L'interleukine 2 (IL2), découverte il y a 30 ans, est un facteur de croissance capable de stimuler d'autres types de lymphocytes T (dits tueurs), utilisée aujourd'hui contre le cancer du rein et le mélanome malin à fortes doses. Il y a quelques années, des scientifiques s'aperçoivent que des souris dénuées du gène de l'interleukine 2 souffrent de maladies auto-immunes. Et n'ont pas de T régulateurs.
Résultats époustouflants
«Nous avons compris à ce moment-là que l'interleukine 2 était un facteur de survie des lymphocytes T régulateurs, eux-mêmes impliqués dans les maladies auto-immunes, racontent les professeurs Klatzmann et Cacoub. D'où notre idée, en 2007, de tester l'IL2 à faible dose dans la vascularite auto-immune liée à l'hépatite C sur 10 malades avec 4 cures à trois semaines d'intervalles, avec deux doses différentes pour établir la meilleure posologie.»
Les résultats publiés jeudi dans le NEJM sont époustouflants sur le plan biologique avec, pour tous les malades, une remontée spectaculaire des T régulateurs, mais surtout une disparition du purpura et des ulcérations cutanées, de l'atteinte rénale. Tous les malades sans exception ont répondu au traitement. Aucun effet secondaire notable n'a été observé. «Si nous sommes si enthousiastes, insistent les deux experts, ce n'est pas seulement à cause du traitement efficace dans ce cadre restreint, mais c'est surtout parce que nos travaux ouvrent une voie thérapeutique prometteuse dans toutes les maladies auto-immunes.»

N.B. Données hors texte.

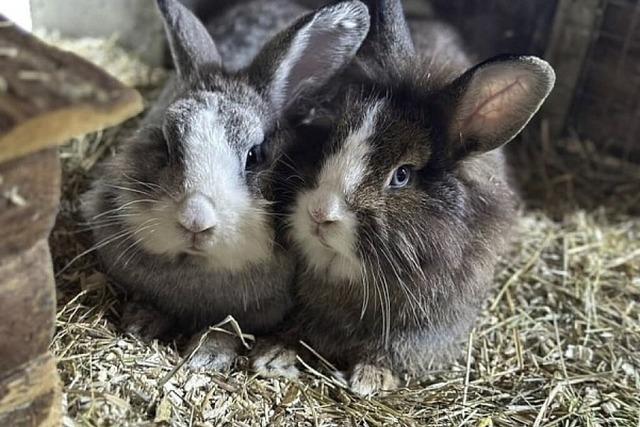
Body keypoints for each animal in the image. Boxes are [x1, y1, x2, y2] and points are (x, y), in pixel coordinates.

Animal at [81, 0, 370, 372]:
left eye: (255, 155)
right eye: (165, 142)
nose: (195, 220)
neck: (199, 268)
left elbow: (228, 327)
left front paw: (208, 354)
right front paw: (140, 322)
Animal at [251, 0, 556, 394]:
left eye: (402, 175)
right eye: (329, 142)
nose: (320, 213)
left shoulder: (426, 328)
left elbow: (392, 351)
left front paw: (370, 379)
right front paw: (272, 355)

Le concept reste à prouver dans le cadre large et éclaté des maladies auto-immunes qui concernent des centaines de milliers de personnes aussi bien en neurologie (sclérose en plaques) qu'en rhumatologie (polyarthrite), endocrinologie (diabète) ou en néphrologie… Le laboratoire de Klatzmann a déjà montré que l'interleukine 2 pouvait guérir des souris atteintes de diabète type 1. Un essai est en cours dans le diabète insulinodépendant, d'autres sont envisagés dans plusieurs autres affections. L'Assistance publique des Hôpitaux de Paris, très enthousiaste, a d'ores et déjà accepté de participer au financement d'autres études.